EXERCISE AIM: From the records below, extract every line that contains the string "holeDiameter", copying each line in full. The match is case-sensitive.

TASK INPUT:
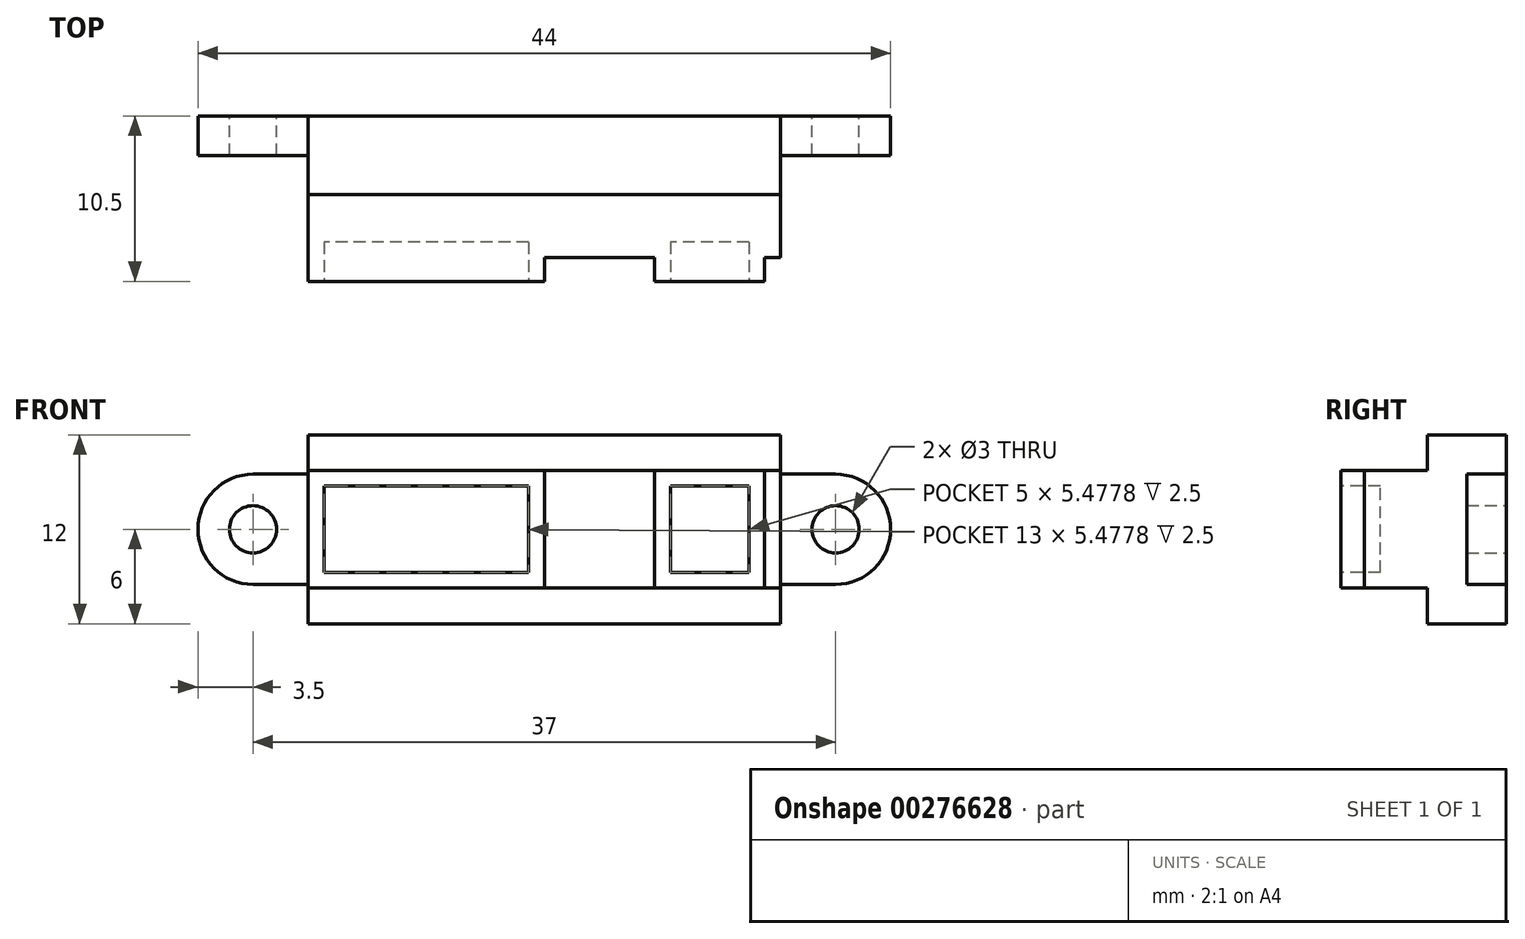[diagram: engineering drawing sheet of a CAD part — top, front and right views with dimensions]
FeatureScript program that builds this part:
annotation { "Feature Type Name" : "Feature", "Feature Type Description" : "" }
export const myFeature = defineFeature(function(context is Context, id is Id, definition is map)
    precondition{}
    {
        {
            var Q0;
            Q0=qCreatedBy(makeId("Front.planeOp"),FACE);
            var sketch = newSketch(context, id + "F0", { "sketchPlane" : qUnion([Q0])});
            skLineSegment(sketch, "E0.bottom", {"start": v(15, 6) * mm, "end": v(-15, 6) * mm});
            skLineSegment(sketch, "E0.top", {"start": v(15, -6) * mm, "end": v(-15, -6) * mm});
            skLineSegment(sketch, "E0.left", {"start": v(15, 6) * mm, "end": v(15, -6) * mm});
            skLineSegment(sketch, "E0.right", {"start": v(-15, 6) * mm, "end": v(-15, -6) * mm});
            skPoint(sketch, "E0.middle", {"position": v(0, 0) * mm});
            skSolve(sketch);
        }
        {
            var Q0;
            Q0 = qSketchRegion(id + "F0", true);
            extrude(context, id + "F1", {"entities" : qUnion([Q0]), "depth" : 5 * mm});
        }
        {
            var Q0;
            Q0=makeQuery(id+"F1.opExtrude","CAP_FACE",FACE,{"disambiguationData":[OSD([sQuery(id+"F0.wireOp",EDGE,"E0.bottom"),sQuery(id+"F0.wireOp",EDGE,"E0.top"),sQuery(id+"F0.wireOp",EDGE,"E0.left"),sQuery(id+"F0.wireOp",EDGE,"E0.right")])],"isStart":false});
            var sketch = newSketch(context, id + "F2", { "sketchPlane" : qUnion([Q0])});
            skLineSegment(sketch, "E1.bottom", {"start": v(15, 3.74) * mm, "end": v(-15, 3.74) * mm});
            skLineSegment(sketch, "E1.top", {"start": v(15, -3.74) * mm, "end": v(-15, -3.74) * mm});
            skLineSegment(sketch, "E1.left", {"start": v(15, 3.74) * mm, "end": v(15, -3.74) * mm});
            skLineSegment(sketch, "E1.right", {"start": v(-15, 3.74) * mm, "end": v(-15, -3.74) * mm});
            skPoint(sketch, "E1.middle", {"position": v(0, 0) * mm});
            skSolve(sketch);
        }
        {
            var Q0;
            Q0 = qSketchRegion(id + "F2", true);
            extrude(context, id + "F3", {"entities" : qUnion([Q0]), "operationType" : NewBodyOperationType.ADD, "depth" : 4 * mm});
        }
        {
            var Q0;
            Q0=makeQuery(id+"F3.opExtrude","CAP_FACE",FACE,{"disambiguationData":[OSD([sQuery(id+"F2.wireOp",EDGE,"E1.bottom"),sQuery(id+"F2.wireOp",EDGE,"E1.top"),sQuery(id+"F2.wireOp",EDGE,"E1.left"),sQuery(id+"F2.wireOp",EDGE,"E1.right")])],"isStart":false});
            var sketch = newSketch(context, id + "F4", { "sketchPlane" : qUnion([Q0])});
            skLineSegment(sketch, "E2.bottom", {"start": v(-15, 3.74) * mm, "end": v(0, 3.74) * mm});
            skLineSegment(sketch, "E2.top", {"start": v(-15, -3.74) * mm, "end": v(0, -3.74) * mm});
            skLineSegment(sketch, "E2.left", {"start": v(-15, 3.74) * mm, "end": v(-15, -3.74) * mm});
            skLineSegment(sketch, "E2.right", {"start": v(0, 3.74) * mm, "end": v(0, -3.74) * mm});
            skPoint(sketch, "E2.middle", {"position": v(-7.5, 0) * mm});
            skLineSegment(sketch, "E3.bottom", {"start": v(14, 3.74) * mm, "end": v(7, 3.74) * mm});
            skLineSegment(sketch, "E3.top", {"start": v(14, -3.74) * mm, "end": v(7, -3.74) * mm});
            skLineSegment(sketch, "E3.left", {"start": v(14, 3.74) * mm, "end": v(14, -3.74) * mm});
            skLineSegment(sketch, "E3.right", {"start": v(7, 3.74) * mm, "end": v(7, -3.74) * mm});
            skPoint(sketch, "E3.middle", {"position": v(10.5, 0) * mm});
            skSolve(sketch);
        }
        {
            var Q0;
            Q0 = qSketchRegion(id + "F4", true);
            extrude(context, id + "F5", {"entities" : qUnion([Q0]), "operationType" : NewBodyOperationType.ADD, "depth" : 1.5 * mm});
        }
        {
            var Q0;
            Q0=makeQuery(id+"F5.opExtrude","CAP_FACE",FACE,{"disambiguationData":[OSD([sQuery(id+"F4.wireOp",EDGE,"E2.bottom"),sQuery(id+"F4.wireOp",EDGE,"E2.top"),sQuery(id+"F4.wireOp",EDGE,"E2.left"),sQuery(id+"F4.wireOp",EDGE,"E2.right")])],"isStart":false});
            var sketch = newSketch(context, id + "F6", { "sketchPlane" : qUnion([Q0])});
            skLineSegment(sketch, "E4.bottom", {"start": v(-1, 2.74) * mm, "end": v(-14, 2.74) * mm});
            skLineSegment(sketch, "E4.top", {"start": v(-1, -2.74) * mm, "end": v(-14, -2.74) * mm});
            skLineSegment(sketch, "E4.left", {"start": v(-1, 2.74) * mm, "end": v(-1, -2.74) * mm});
            skLineSegment(sketch, "E4.right", {"start": v(-14, 2.74) * mm, "end": v(-14, -2.74) * mm});
            skPoint(sketch, "E4.middle", {"position": v(-7.5, 0) * mm});
            skPoint(sketch, "E4.middle.positionSnap0", {"position": v(-7.5, 3.74) * mm});
            skPoint(sketch, "E4.centerSnap0", {"position": v(-7.5, 3.74) * mm});
            skLineSegment(sketch, "E5.0", {"start": v(14, -3.74) * mm, "end": v(7, -3.74) * mm});
            skLineSegment(sketch, "E6.0", {"start": v(7, 3.74) * mm, "end": v(7, -3.74) * mm});
            skLineSegment(sketch, "E6.1", {"start": v(14, 3.74) * mm, "end": v(7, 3.74) * mm});
            skLineSegment(sketch, "E6.2", {"start": v(14, 3.74) * mm, "end": v(14, -3.74) * mm});
            skLineSegment(sketch, "E6.3.0", {"start": v(14, 3.74) * mm, "end": v(7, 3.74) * mm});
            skLineSegment(sketch, "E6.3.1", {"start": v(7, 3.74) * mm, "end": v(7, -3.74) * mm});
            skLineSegment(sketch, "E6.3.2", {"start": v(7, -3.74) * mm, "end": v(14, -3.74) * mm});
            skLineSegment(sketch, "E6.3.3", {"start": v(14, -3.74) * mm, "end": v(14, 3.74) * mm});
            skLineSegment(sketch, "E7.0", {"start": v(13, 2.74) * mm, "end": v(8, 2.74) * mm});
            skLineSegment(sketch, "E7.1", {"start": v(13, -2.74) * mm, "end": v(13, 2.74) * mm});
            skLineSegment(sketch, "E7.2", {"start": v(8, -2.74) * mm, "end": v(13, -2.74) * mm});
            skLineSegment(sketch, "E7.3", {"start": v(8, 2.74) * mm, "end": v(8, -2.74) * mm});
            skSolve(sketch);
        }
        {
            var Q0;
            Q0=makeQuery(id+"F6.imprint","IMPRINT",FACE,{"disambiguationData":[TD([[makeQuery(id+"F6.imprint","IMPRINT",EDGE,{"derivedFrom":sQuery(id+"F6.wireOp",EDGE,"E4.bottom")}),1.0]])]});
            var Q1;
            Q1=makeQuery(id+"F6.imprint","IMPRINT",FACE,{"disambiguationData":[TD([[makeQuery(id+"F6.imprint","IMPRINT",EDGE,{"derivedFrom":sQuery(id+"F6.wireOp",EDGE,"E7.0")}),1.0]])]});
            extrude(context, id + "F7", {"entities" : qUnion([Q0, Q1]), "operationType" : NewBodyOperationType.REMOVE, "oppositeDirection" : true, "depth" : 2.5 * mm});
        }
        {
            var Q0;
            Q0=makeQuery(id+"F1.opExtrude","CAP_FACE",FACE,{"disambiguationData":[OSD([sQuery(id+"F0.wireOp",EDGE,"E0.bottom"),sQuery(id+"F0.wireOp",EDGE,"E0.top"),sQuery(id+"F0.wireOp",EDGE,"E0.left"),sQuery(id+"F0.wireOp",EDGE,"E0.right")])],"isStart":true});
            var sketch = newSketch(context, id + "F8", { "sketchPlane" : qUnion([Q0])});
            skCircle(sketch, "E8", {"center": v(-18.5, 0) * mm, "radius": 1.5 * mm});
            skPoint(sketch, "E8.centerSnap0", {"position": v(-15, 0) * mm});
            skLineSegment(sketch, "E9", {"start": v(-15, 0) * mm, "end": v(-22, 0) * mm, "construction": true});
            skArc(sketch, "E10", {"start": v(-18.5, 3.5) * mm, "mid": v(-22, 0) * mm, "end": v(-18.5, -3.5) * mm});
            skLineSegment(sketch, "E11", {"start": v(-18.5, 0) * mm, "end": v(-18.5, 3.5) * mm, "construction": true});
            skLineSegment(sketch, "E12", {"start": v(-18.5, 3.5) * mm, "end": v(-15, 3.5) * mm});
            skLineSegment(sketch, "E13", {"start": v(-18.5, 0) * mm, "end": v(-18.5, -3.5) * mm, "construction": true});
            skLineSegment(sketch, "E14", {"start": v(-18.5, -3.5) * mm, "end": v(-15, -3.5) * mm});
            skLineSegment(sketch, "E15", {"start": v(0, 6) * mm, "end": v(0, -6) * mm, "construction": true});
            skLineSegment(sketch, "E16.MirrorCS", {"start": v(18.5, 3.5) * mm, "end": v(15, 3.5) * mm});
            skArc(sketch, "E17.MirrorCS", {"start": v(18.5, 3.5) * mm, "mid": v(22, 0) * mm, "end": v(18.5, -3.5) * mm});
            skCircle(sketch, "E18.MirrorC", {"center": v(18.5, 0) * mm, "radius": 1.5 * mm});
            skLineSegment(sketch, "E19.MirrorCS", {"start": v(18.5, -3.5) * mm, "end": v(15, -3.5) * mm});
            skSolve(sketch);
        }
        {
            var Q0;
            Q0=makeQuery(id+"F8.imprint","IMPRINT",FACE,{"disambiguationData":[TD([[makeQuery(id+"F8.imprint","IMPRINT",EDGE,{"derivedFrom":sQuery(id+"F8.wireOp",EDGE,"E8")}),-1.0]])]});
            var Q1;
            {var subQ1=sQuery(id+"F8.wireOp",EDGE,"E16.MirrorCS");Q1=makeQuery(id+"F8.imprint","IMPRINT",FACE,{"disambiguationData":[TD([[makeQuery(id+"F8.imprint","IMPRINT",EDGE,{"derivedFrom":subQ1}),1.0]])]});}
            extrude(context, id + "F9", {"entities" : qUnion([Q0, Q1]), "operationType" : NewBodyOperationType.ADD, "oppositeDirection" : true, "depth" : 2.5 * mm});
        }
    });
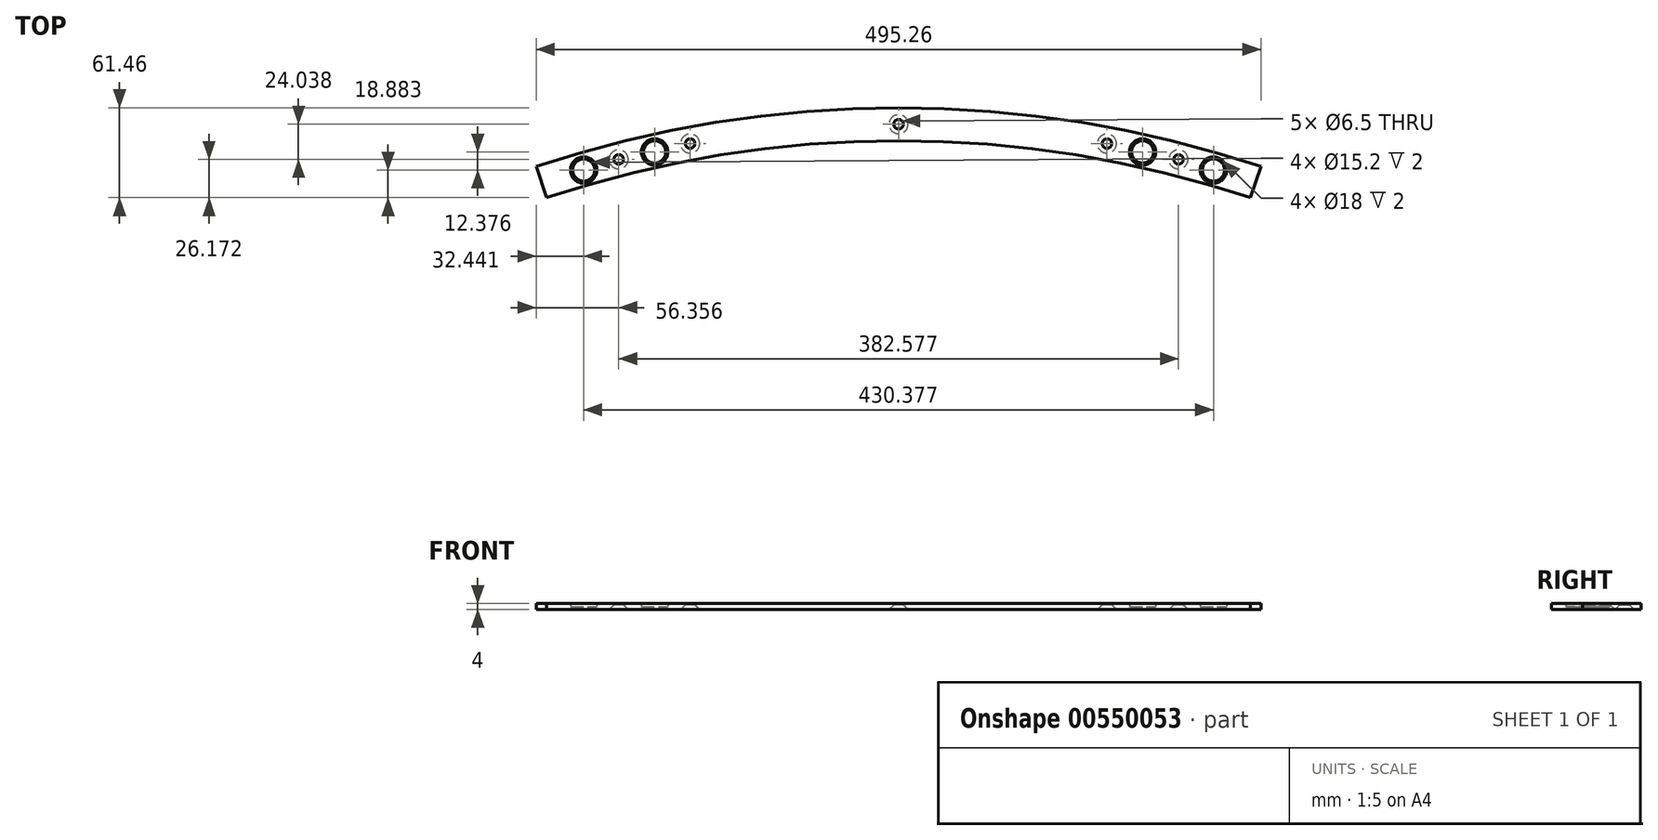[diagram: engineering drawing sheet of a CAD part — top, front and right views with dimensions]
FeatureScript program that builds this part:
annotation { "Feature Type Name" : "Feature", "Feature Type Description" : "" }
export const myFeature = defineFeature(function(context is Context, id is Id, definition is map)
    precondition{}
    {
        {
            var Q0;
            Q0=qCreatedBy(makeId("Top.planeOp"),FACE);
            var sketch = newSketch(context, id + "F0", { "sketchPlane" : qUnion([Q0])});
            skLineSegment(sketch, "E0", {"start": v(0, 0) * mm, "end": v(0, 772) * mm, "construction": true});
            skLineSegment(sketch, "E1", {"start": v(0, 0) * mm, "end": v(-243.68, 732.53) * mm, "construction": true});
            skLineSegment(sketch, "E2", {"start": v(0, 0) * mm, "end": v(-167.1, 753.7) * mm, "construction": true});
            skCircle(sketch, "E3", {"center": v(0, 0) * mm, "radius": 772 * mm, "construction": true});
            skPoint(sketch, "E4", {"position": v(-167.1, 753.7) * mm});
            skPoint(sketch, "E5", {"position": v(-243.68, 732.53) * mm});
            skArc(sketch, "E6", {"start": v(-243.68, 732.53) * mm, "mid": v(45.9, 770.63) * mm, "end": v(328.9, 698.44) * mm});
            skSolve(sketch);
        }
        {
            var Q0;
            Q0=qCreatedBy(makeId("Right.planeOp"),FACE);
            var sketch = newSketch(context, id + "F1", { "sketchPlane" : qUnion([Q0])});
            skLineSegment(sketch, "E7", {"start": v(772, 0) * mm, "end": v(762, 0) * mm});
            skLineSegment(sketch, "E8", {"start": v(762, 0) * mm, "end": v(762, 4) * mm});
            skLineSegment(sketch, "E9", {"start": v(762, 4) * mm, "end": v(784.5, 4) * mm});
            skLineSegment(sketch, "E10", {"start": v(772, 0) * mm, "end": v(784.5, 0) * mm});
            skLineSegment(sketch, "E11", {"start": v(784.5, 0) * mm, "end": v(784.5, 4) * mm});
            skLineSegment(sketch, "E12", {"start": v(0, 0) * mm, "end": v(0, 18.51) * mm, "construction": true});
            skLineSegment(sketch, "E13", {"start": v(0, 0) * mm, "end": v(772, 0) * mm, "construction": true});
            skSolve(sketch);
        }
        {
            var Q0;
            Q0=makeQuery(id+"F1.imprint","IMPRINT",FACE,{"disambiguationData":[TD([[makeQuery(id+"F1.imprint","IMPRINT",EDGE,{"derivedFrom":sQuery(id+"F1.wireOp",EDGE,"E7")}),-1.0]])]});
            var Q1;
            Q1=sQuery(id+"F1.wireOp",EDGE,"E12");
            revolve(context, id + "F2", {"surfaceOperationType" : NewSurfaceOperationType.NEW, "entities" : qUnion([Q0]), "axis" : qUnion([Q1]), "revolveType" : RevolveType.SYMMETRIC, "angle" : 36.8 * degree});
        }
        {
            var Q0;
            Q0=makeQuery(id+"F2.opRevolve","SWEPT_FACE",FACE,{"disambiguationData":[OSD([sQuery(id+"F1.wireOp",EDGE,"E7"),sQuery(id+"F1.wireOp",EDGE,"E10")])]});
            var sketch = newSketch(context, id + "F3", { "sketchPlane" : qUnion([Q0])});
            skCircle(sketch, "E14", {"center": v(0, 0) * mm, "radius": 773.25 * mm, "construction": true});
            skPoint(sketch, "E15", {"position": v(-191.27, -749.22) * mm});
            skPoint(sketch, "E16", {"position": v(-142.42, -760.02) * mm});
            skPoint(sketch, "E17", {"position": v(191.3, -749.21) * mm});
            skPoint(sketch, "E18", {"position": v(142.42, -760.02) * mm});
            skLineSegment(sketch, "E19", {"start": v(0, 0) * mm, "end": v(0, -773.25) * mm, "construction": true});
            skPoint(sketch, "E20", {"position": v(0, -773.25) * mm});
            skPoint(sketch, "E21", {"position": v(244.08, -733.72) * mm});
            skLineSegment(sketch, "E22", {"start": v(-240.52, -723.04) * mm, "end": v(-244.08, -733.72) * mm});
            skPoint(sketch, "E23", {"position": v(-244.08, -733.72) * mm});
            skLineSegment(sketch, "E24", {"start": v(-244.08, -733.72) * mm, "end": v(-245.97, -733.09) * mm});
            skSolve(sketch);
        }
        {
            var Q0;
            Q0=sQuery(id+"F3.wireOp",VERTEX,"E16");
            var Q1;
            Q1=sQuery(id+"F3.wireOp",VERTEX,"E15");
            var Q2;
            Q2=sQuery(id+"F3.wireOp",VERTEX,"E18");
            var Q3;
            Q3=sQuery(id+"F3.wireOp",VERTEX,"E17");
            var Q4;
            Q4=sQuery(id+"F3.wireOp",VERTEX,"E20");
            var Q5;
            Q5=makeQuery(id+"F2.opRevolve","SWEPT_BODY",BODY,{"disambiguationData":[OSD([sQuery(id+"F1.wireOp",EDGE,"E7"),sQuery(id+"F1.wireOp",EDGE,"E8"),sQuery(id+"F1.wireOp",EDGE,"E9"),sQuery(id+"F1.wireOp",EDGE,"E10"),sQuery(id+"F1.wireOp",EDGE,"E11")])]});
            hole(context, id + "F4", {"style" : HoleStyle.C_SINK, "endStyle" : HoleEndStyle.THROUGH, "holeDiameter" : 6.5 * mm, "cSinkDiameter" : 13 * mm, "cSinkAngle" : 90 * degree, "majorDiameter" : 5 * mm, "isTappedThrough" : true, "tappedDepth" : 12 * mm, "tapClearance" : 3, "locations" : qUnion([Q0, Q1, Q2, Q3, Q4]), "scope" : qUnion([Q5]), "startStyle" : HoleStartStyle.PART});
        }
        {
            var Q0;
            Q0=makeQuery(id+"F2.opRevolve","SWEPT_FACE",FACE,{"disambiguationData":[OSD([sQuery(id+"F1.wireOp",EDGE,"E9")])]});
            var sketch = newSketch(context, id + "F5", { "sketchPlane" : qUnion([Q0])});
            skPoint(sketch, "E25", {"position": v(-215.19, 741.92) * mm});
            skPoint(sketch, "E26", {"position": v(-166.7, 754.3) * mm});
            skPoint(sketch, "E27", {"position": v(166.76, 754.29) * mm});
            skPoint(sketch, "E28", {"position": v(215.19, 741.92) * mm});
            skSolve(sketch);
        }
        {
            var Q0;
            Q0=sQuery(id+"F5.wireOp",VERTEX,"E25");
            var Q1;
            Q1=sQuery(id+"F5.wireOp",VERTEX,"E26");
            var Q2;
            Q2=sQuery(id+"F5.wireOp",VERTEX,"E28");
            var Q3;
            Q3=sQuery(id+"F5.wireOp",VERTEX,"E27");
            var Q4;
            Q4=makeQuery(id+"F2.opRevolve","SWEPT_BODY",BODY,{"disambiguationData":[OSD([sQuery(id+"F1.wireOp",EDGE,"E7"),sQuery(id+"F1.wireOp",EDGE,"E8"),sQuery(id+"F1.wireOp",EDGE,"E9"),sQuery(id+"F1.wireOp",EDGE,"E10"),sQuery(id+"F1.wireOp",EDGE,"E11")])]});
            hole(context, id + "F6", {"style" : HoleStyle.C_BORE, "endStyle" : HoleEndStyle.THROUGH, "holeDiameter" : 15.2 * mm, "cBoreDiameter" : 18 * mm, "cBoreDepth" : 2 * mm, "majorDiameter" : 5 * mm, "isTappedThrough" : true, "tappedDepth" : 12 * mm, "tapClearance" : 3, "locations" : qUnion([Q0, Q1, Q2, Q3]), "scope" : qUnion([Q4]), "startStyle" : HoleStartStyle.PART});
        }
    });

ANSWER TO THIS PROBLEM:
            hole(context, id + "F4", {"style" : HoleStyle.C_SINK, "endStyle" : HoleEndStyle.THROUGH, "holeDiameter" : 6.5 * mm, "cSinkDiameter" : 13 * mm, "cSinkAngle" : 90 * degree, "majorDiameter" : 5 * mm, "isTappedThrough" : true, "tappedDepth" : 12 * mm, "tapClearance" : 3, "locations" : qUnion([Q0, Q1, Q2, Q3, Q4]), "scope" : qUnion([Q5]), "startStyle" : HoleStartStyle.PART});
            hole(context, id + "F6", {"style" : HoleStyle.C_BORE, "endStyle" : HoleEndStyle.THROUGH, "holeDiameter" : 15.2 * mm, "cBoreDiameter" : 18 * mm, "cBoreDepth" : 2 * mm, "majorDiameter" : 5 * mm, "isTappedThrough" : true, "tappedDepth" : 12 * mm, "tapClearance" : 3, "locations" : qUnion([Q0, Q1, Q2, Q3]), "scope" : qUnion([Q4]), "startStyle" : HoleStartStyle.PART});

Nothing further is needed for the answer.